Activities>
1. Turn the paragraph of the 1928 Baylor Bears text that begins "The 1928 Baylor Bears football team represented" into a short list that keeps its main facts.
2. Write out the part of the 1928 Baylor Bears text between "The 1928 Baylor" and "the team captain.", inclusive, with the wording unchanged.

Study text>
----------------
- Conference: Southwest Conference
- Record: 8–2 (3–2 SWC)
- Head coach: Morley Jennings (3rd season);
- Captain: A. E. "Pete" Jones
- Home stadium: Carroll Field Cotton Palace

= 1928 Baylor Bears football team =

American college football season

The 1928 Baylor Bears football team represented Baylor University in the Southwest Conference (SWC) during the 1928 college football season. In their third season under head coach Morley Jennings, the Bears compiled an 8–2 record (3–2 against conference opponents), tied for third place in the conference, and outscored opponents by a combined total of 219 to 54. They played their home games at Carroll Field and the Cotton Palace in Waco, Texas. A. E. "Pete" Jones was the team captain.
----------------
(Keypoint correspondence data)
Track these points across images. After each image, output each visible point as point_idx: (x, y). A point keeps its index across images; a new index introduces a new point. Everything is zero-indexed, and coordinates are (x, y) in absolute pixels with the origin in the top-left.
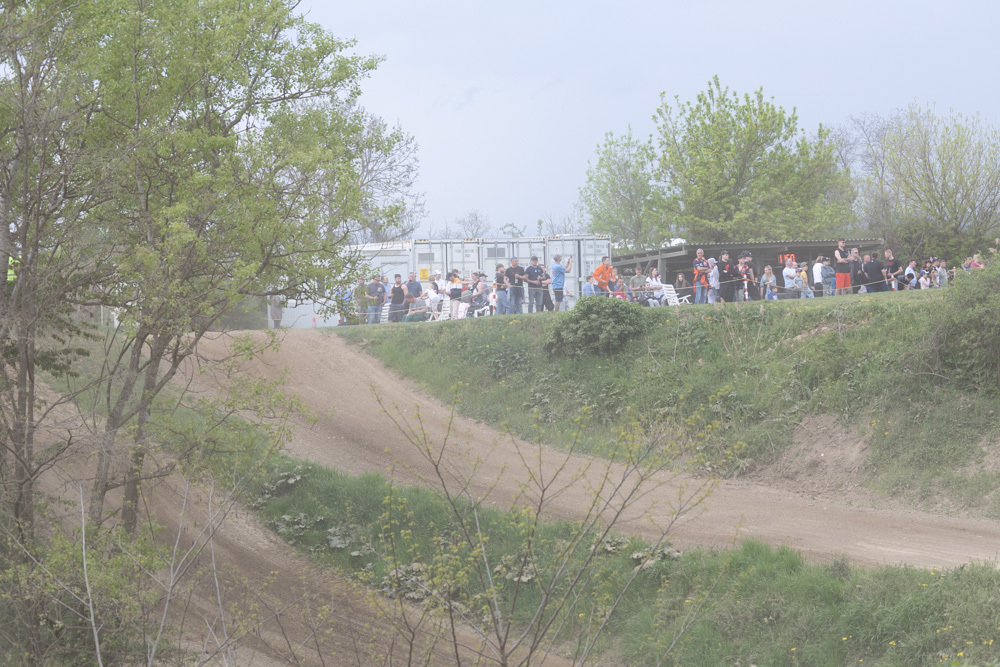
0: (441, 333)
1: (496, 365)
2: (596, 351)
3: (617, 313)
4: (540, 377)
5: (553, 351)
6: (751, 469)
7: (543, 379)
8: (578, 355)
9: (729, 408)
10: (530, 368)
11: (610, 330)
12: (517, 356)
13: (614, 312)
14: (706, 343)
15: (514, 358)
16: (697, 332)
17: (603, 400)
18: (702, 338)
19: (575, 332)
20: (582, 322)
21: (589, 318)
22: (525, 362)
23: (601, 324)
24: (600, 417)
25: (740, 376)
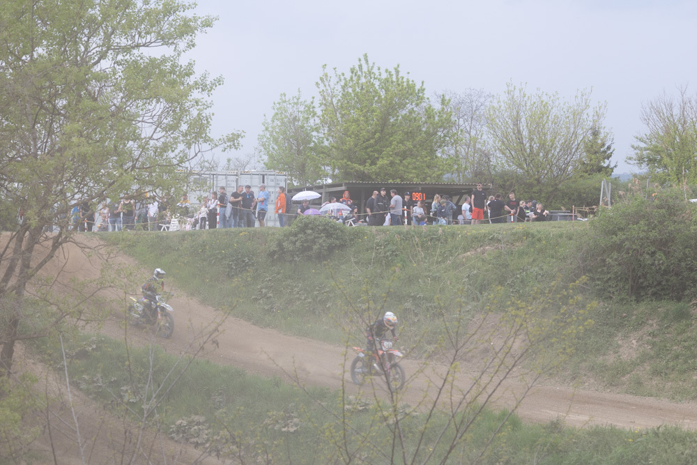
0: (183, 240)
1: (229, 266)
2: (309, 258)
3: (327, 230)
4: (265, 277)
5: (275, 257)
7: (268, 279)
8: (296, 261)
9: (417, 305)
10: (257, 270)
11: (323, 242)
12: (246, 260)
13: (325, 229)
14: (396, 255)
15: (244, 261)
16: (390, 247)
18: (393, 252)
19: (294, 243)
20: (300, 236)
21: (305, 233)
22: (253, 265)
23: (315, 238)
24: (314, 309)
25: (424, 282)
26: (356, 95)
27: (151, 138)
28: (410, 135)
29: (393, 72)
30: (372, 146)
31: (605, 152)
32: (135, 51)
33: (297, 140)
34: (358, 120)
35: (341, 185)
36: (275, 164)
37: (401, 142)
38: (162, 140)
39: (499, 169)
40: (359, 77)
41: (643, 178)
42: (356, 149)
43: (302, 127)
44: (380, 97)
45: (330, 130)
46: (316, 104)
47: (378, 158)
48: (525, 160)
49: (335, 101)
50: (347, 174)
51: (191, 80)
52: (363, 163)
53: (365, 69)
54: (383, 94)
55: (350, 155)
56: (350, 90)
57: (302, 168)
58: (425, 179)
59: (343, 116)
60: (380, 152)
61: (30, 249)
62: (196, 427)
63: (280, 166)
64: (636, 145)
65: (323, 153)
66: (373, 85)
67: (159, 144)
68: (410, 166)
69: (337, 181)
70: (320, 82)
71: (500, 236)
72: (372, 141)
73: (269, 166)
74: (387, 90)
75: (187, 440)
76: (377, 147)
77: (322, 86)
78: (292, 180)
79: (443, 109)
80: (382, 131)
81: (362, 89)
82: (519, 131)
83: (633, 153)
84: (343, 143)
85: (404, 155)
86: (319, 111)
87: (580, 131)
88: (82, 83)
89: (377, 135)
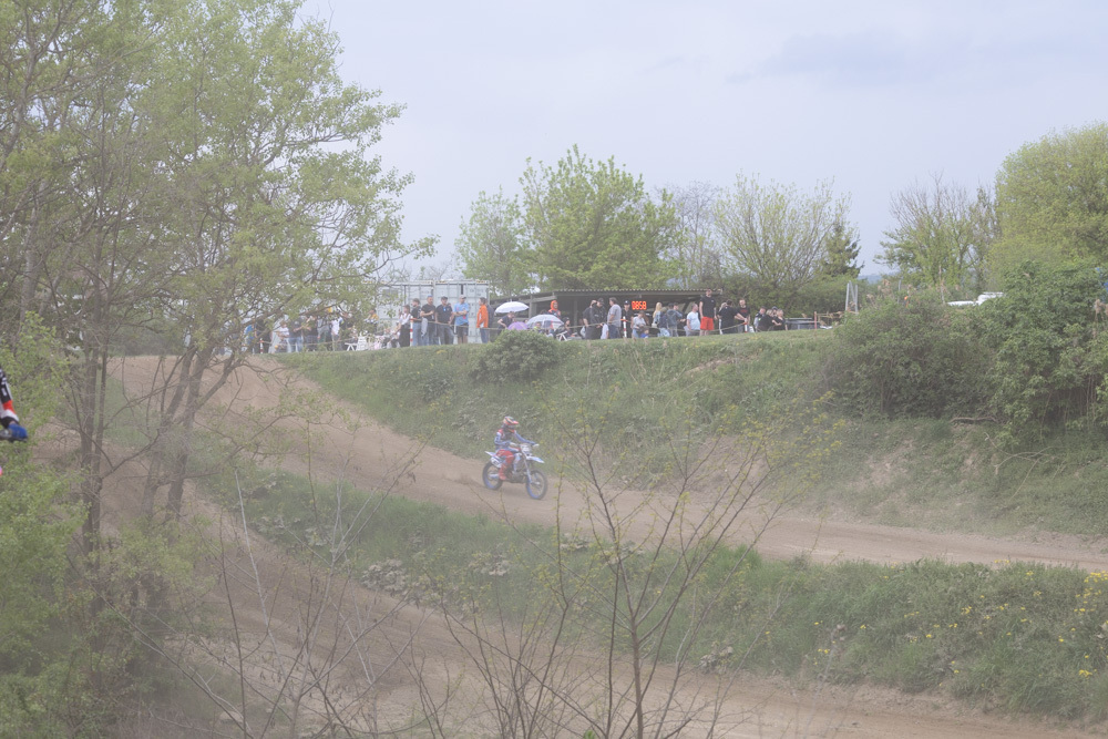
0: (373, 361)
1: (426, 389)
2: (516, 378)
3: (536, 346)
4: (467, 401)
5: (478, 378)
6: (661, 482)
7: (469, 403)
8: (501, 382)
9: (640, 429)
10: (457, 392)
11: (531, 359)
12: (445, 381)
13: (533, 345)
14: (615, 373)
15: (442, 383)
16: (607, 363)
17: (525, 421)
18: (611, 369)
19: (499, 361)
20: (505, 352)
21: (511, 349)
22: (452, 387)
23: (522, 354)
25: (648, 402)
26: (566, 191)
27: (333, 245)
28: (628, 235)
29: (607, 165)
30: (585, 249)
31: (850, 250)
32: (313, 147)
33: (499, 244)
34: (568, 220)
35: (550, 295)
36: (475, 272)
37: (618, 244)
38: (346, 247)
39: (730, 273)
40: (568, 170)
41: (894, 279)
42: (567, 253)
43: (505, 229)
44: (592, 193)
45: (536, 232)
46: (520, 202)
47: (592, 263)
48: (760, 261)
49: (541, 199)
50: (557, 282)
51: (377, 178)
52: (575, 268)
53: (575, 161)
54: (596, 189)
55: (559, 260)
56: (559, 186)
57: (506, 276)
58: (646, 285)
59: (551, 215)
60: (594, 256)
61: (199, 375)
62: (392, 573)
63: (481, 274)
64: (885, 242)
65: (529, 258)
66: (584, 179)
67: (343, 252)
68: (629, 271)
69: (546, 290)
70: (524, 178)
71: (733, 349)
72: (585, 244)
73: (468, 275)
74: (600, 185)
75: (382, 587)
76: (591, 250)
77: (526, 182)
78: (494, 290)
79: (665, 205)
80: (596, 231)
81: (572, 184)
82: (752, 229)
83: (882, 251)
84: (552, 247)
85: (621, 259)
86: (523, 211)
87: (821, 227)
88: (254, 184)
89: (591, 237)
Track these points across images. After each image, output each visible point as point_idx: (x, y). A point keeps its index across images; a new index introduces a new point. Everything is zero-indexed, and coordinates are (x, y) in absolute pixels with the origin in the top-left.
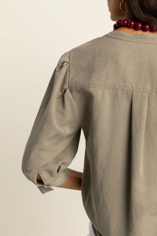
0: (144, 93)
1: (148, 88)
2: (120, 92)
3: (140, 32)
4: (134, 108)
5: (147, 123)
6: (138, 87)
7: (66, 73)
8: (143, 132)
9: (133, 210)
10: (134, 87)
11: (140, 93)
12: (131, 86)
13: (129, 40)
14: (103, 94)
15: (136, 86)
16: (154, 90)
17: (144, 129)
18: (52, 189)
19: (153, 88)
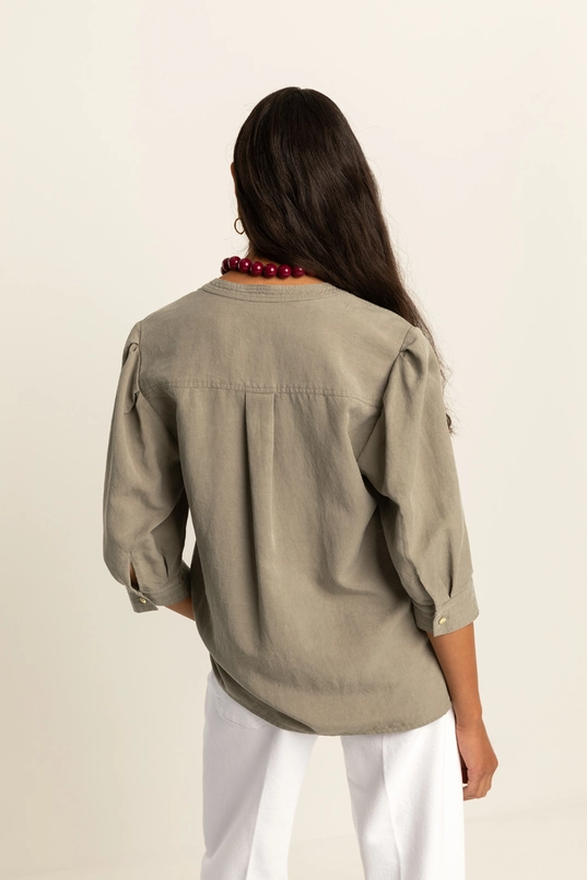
----------------
Solutions to the exercise>
1.
- Represented Baylor University in the Southwest Conference (SWC) in the 1928 college football season
- Third season under head coach Morley Jennings
- Record of 8–2, with 3–2 against conference opponents
- Tied for third place in the conference
- Outscored opponents 219 to 54
- Home games at Carroll Field and the Cotton Palace in Waco, Texas
- Team captain: A. E. "Pete" Jones

2.
The 1928 Baylor Bears football team represented Baylor University in the Southwest Conference (SWC) during the 1928 college football season. In their third season under head coach Morley Jennings, the Bears compiled an 8–2 record (3–2 against conference opponents), tied for third place in the conference, and outscored opponents by a combined total of 219 to 54. They played their home games at Carroll Field and the Cotton Palace in Waco, Texas. A. E. "Pete" Jones was the team captain.